Vi diremo solo che stiamo dalla parte del movimento aggraziato ed elegante, dalla parte del braccio disteso, stiamo da quella parte lì, insomma. Fate voi.

Perché qui non si parla di efficacia, di vittorie, di statistiche numeriche. Qui non si parla di trofei alzati, di velocità della pallina, di quante volte uno ha vinto o perso contro l’altro.
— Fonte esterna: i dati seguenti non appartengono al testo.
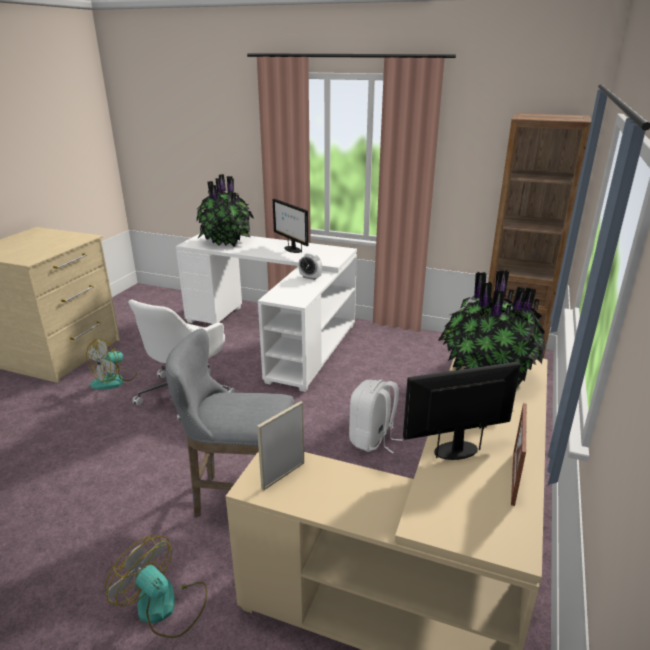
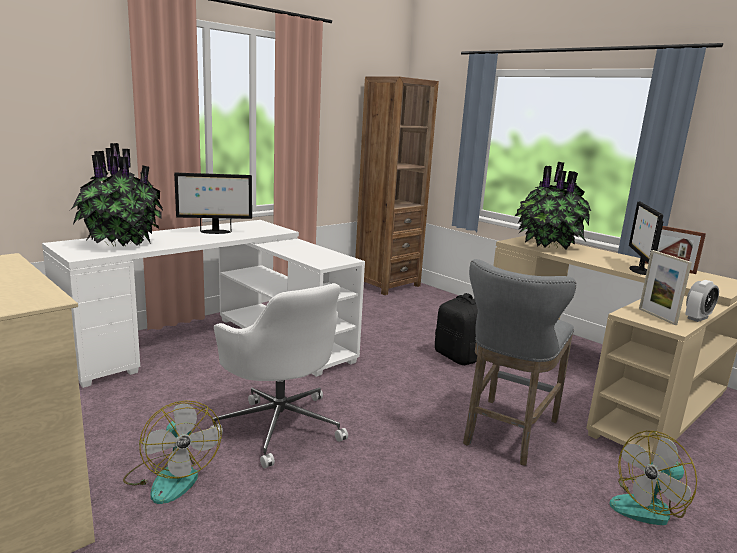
camera: 65 degrees left, 10 degrees down
alarm clock [299,253,322,280] -> alarm clock moved to [685,280,719,322]
white backpack [349,380,403,454] -> black backpack [435,293,478,365]

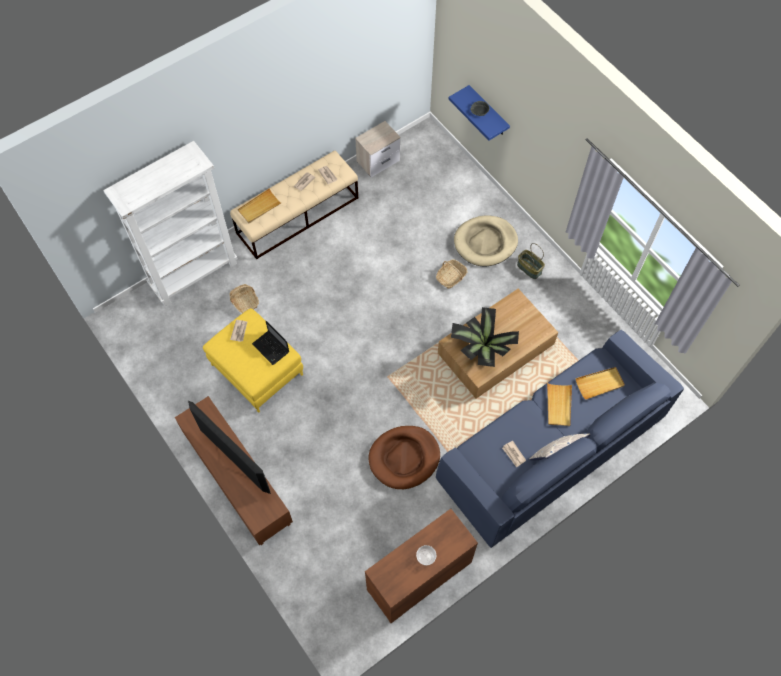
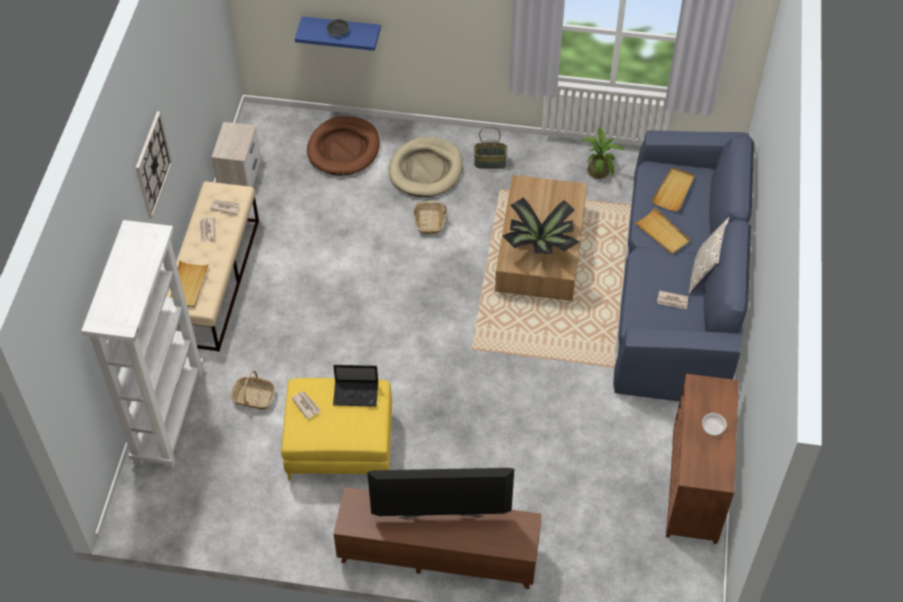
camera: 45 degrees left, 10 degrees down
brown dog bed [369,426,440,489] -> brown dog bed moved to [307,116,380,176]
none -> wall clock [136,111,172,219]
none -> potted plant [582,128,625,179]

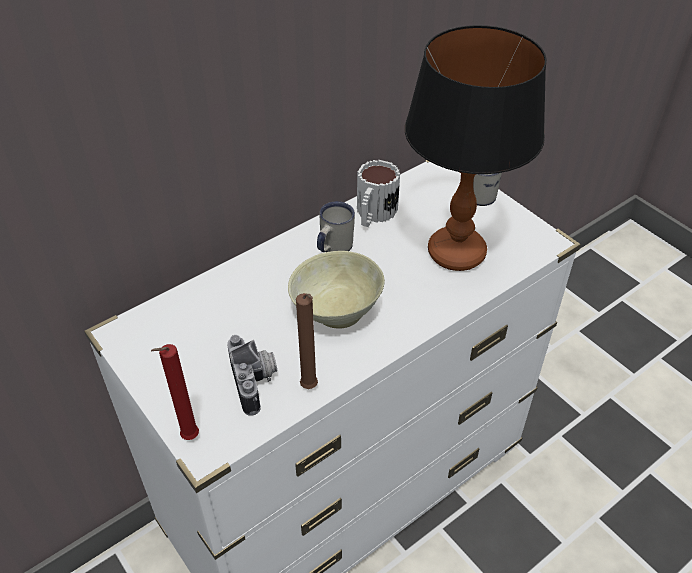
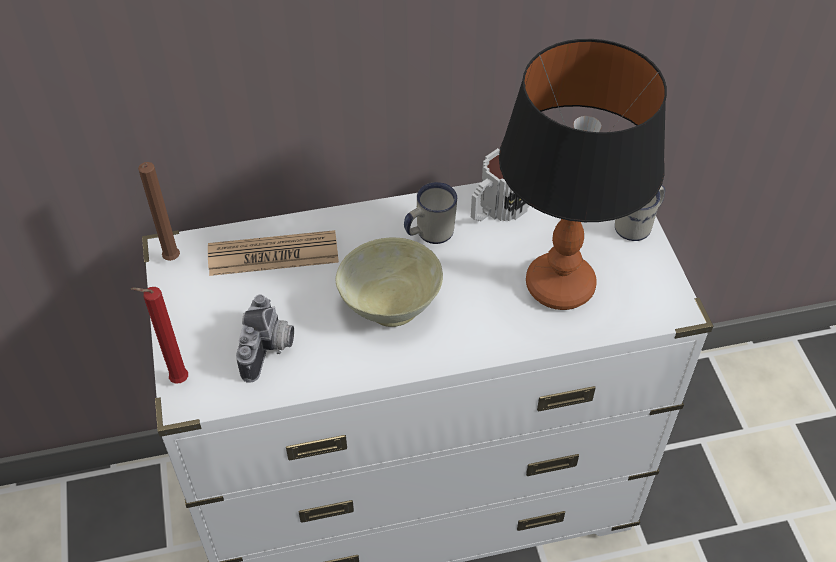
camera: 25 degrees right, 5 degrees up
brown candle [296,293,318,389] -> brown candle moved to [138,162,180,261]
none -> newspaper [208,230,339,276]

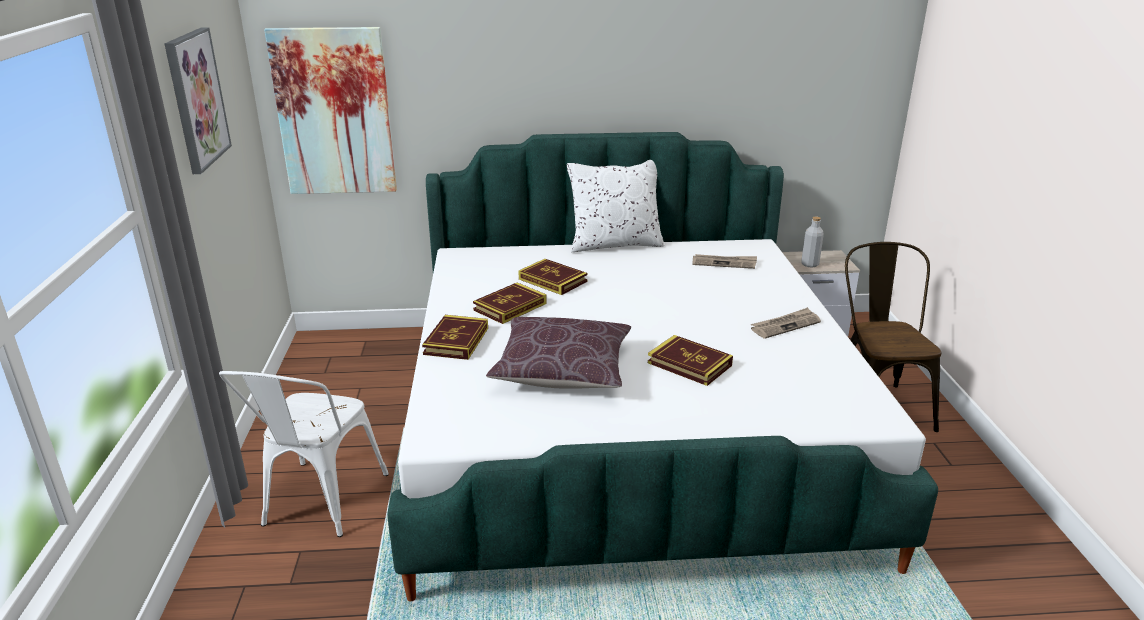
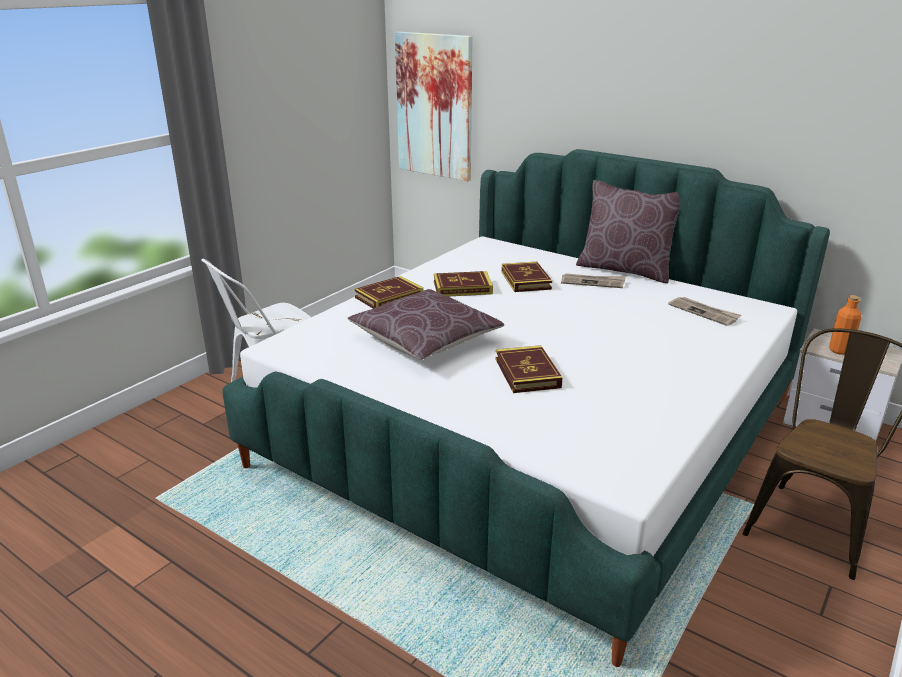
camera: 40 degrees right, 0 degrees up
picture [164,27,232,174] -> none
white pillow [567,160,664,252] -> brown pillow [576,180,680,283]
newspaper [751,307,821,339] -> newspaper moved to [561,273,626,288]
grey bottle [801,216,824,267] -> orange bottle [829,295,861,355]

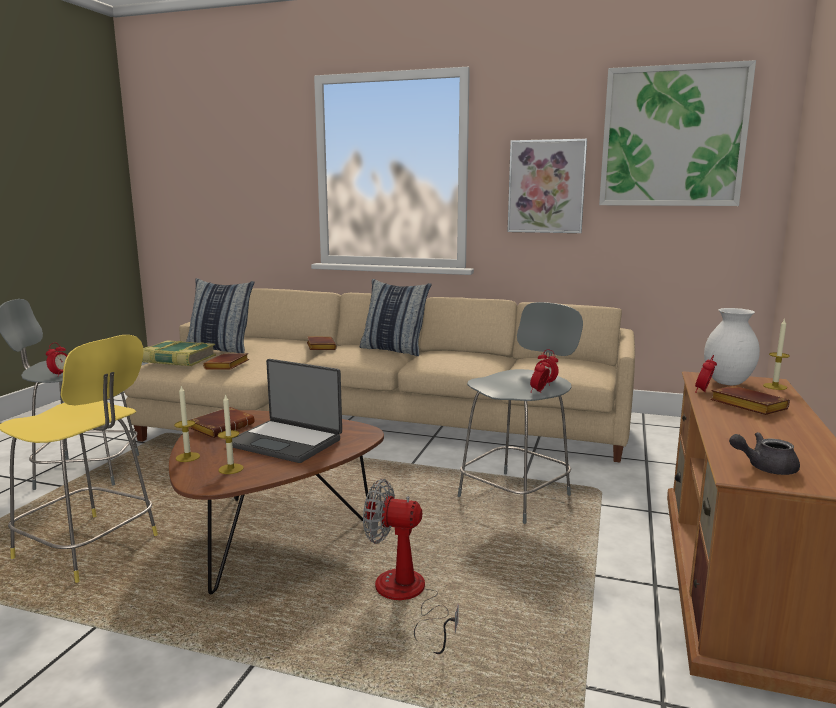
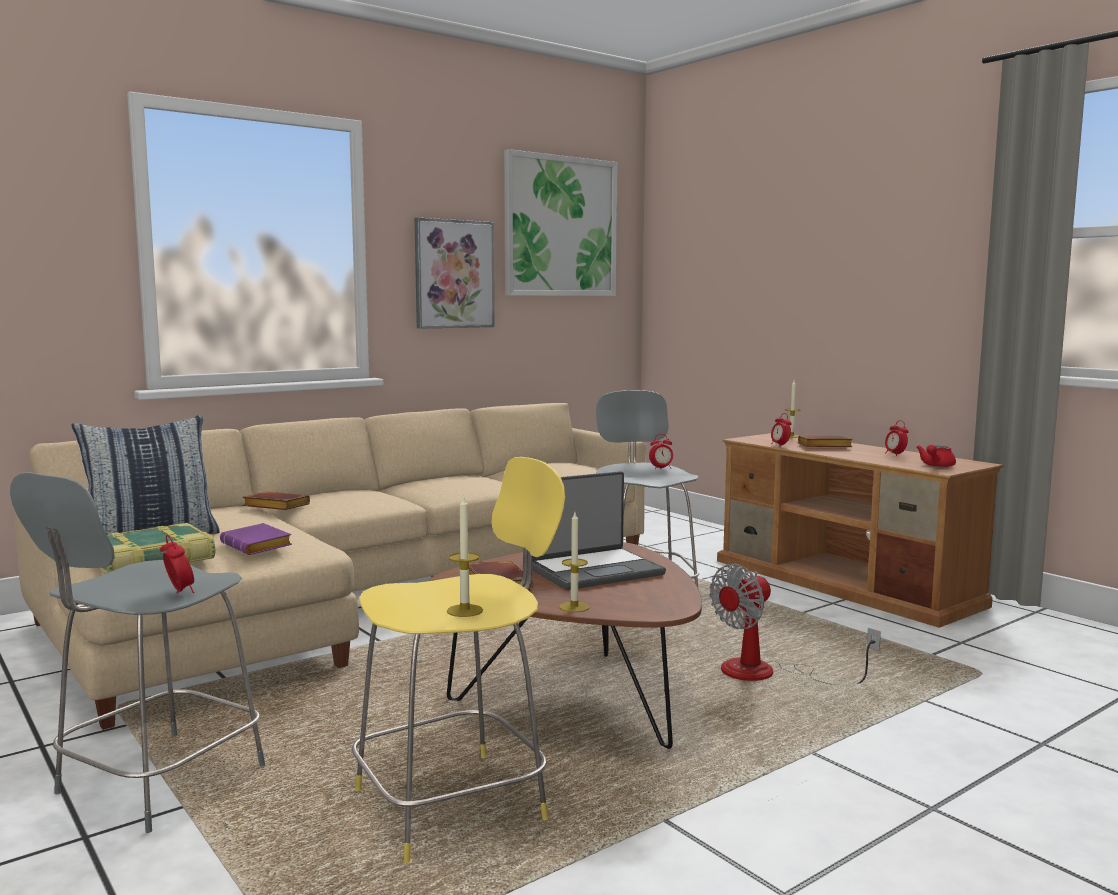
camera: 55 degrees left, 5 degrees down
brown book [203,353,249,369] -> purple book [220,523,292,555]
candle [218,394,244,474] -> candle moved to [447,495,483,617]
pillow [360,279,432,356] -> none
alarm clock [530,358,551,393] -> alarm clock moved to [885,421,909,456]
white vase [704,308,760,385] -> none
grey teapot [729,432,800,475] -> red teapot [916,444,956,467]

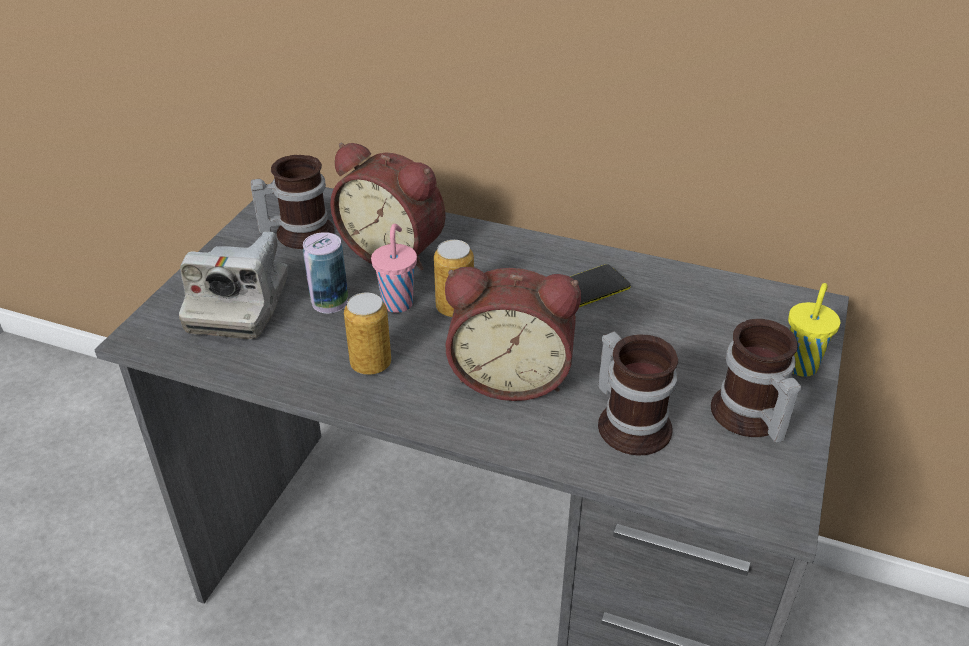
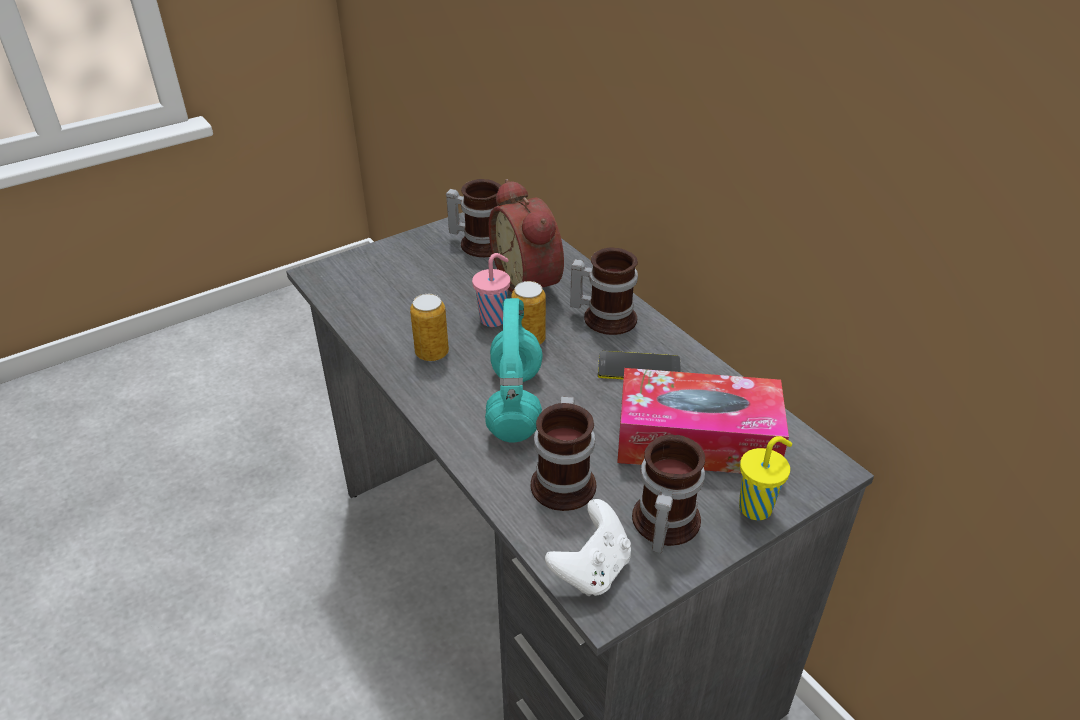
camera: 35 degrees right, 0 degrees up
camera [179,232,288,339] -> none
can [303,232,348,314] -> none
alarm clock [445,267,581,401] -> turquoise headphones [485,298,543,442]
none -> white game controller [545,499,631,596]
none -> mug [570,247,638,335]
none -> tissue box [617,368,789,474]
Qui stiamo solo provando a legare un giudizio estetico a un gesto atletico che per natura nasce a una sola mano. Non ci interessa chi è il più forte: ci piace godere per un gesto, ripetuto, incrociato o lungolinea, volée o back e avere la percezione, ancora una volta, che buona parte del tennis sta tutta là dentro.

Vorremmo infine chiudere ritornando dall’anziano nostalgico alle prese con il ragazzino. Anzi, precisamente alla risposta stizzita e sprezzante di sicurezza giovanile che probabilmente il secondo ha, nel frattempo, rimbalzato al suo interlocutore e che potrebbe essere stata questa: “Senta, sa, i tempi cambiano, l’evoluzione, la tecnologia, i social, bla, bla, bla…”.

Ma siamo arrivati tardi, purtroppo: l’anziano nostalgico è andato via. Non prima però di aver lasciato un biglietto scritto a penna al ragazzo, che recita così: “Roger e Stefan si sono lasciati”.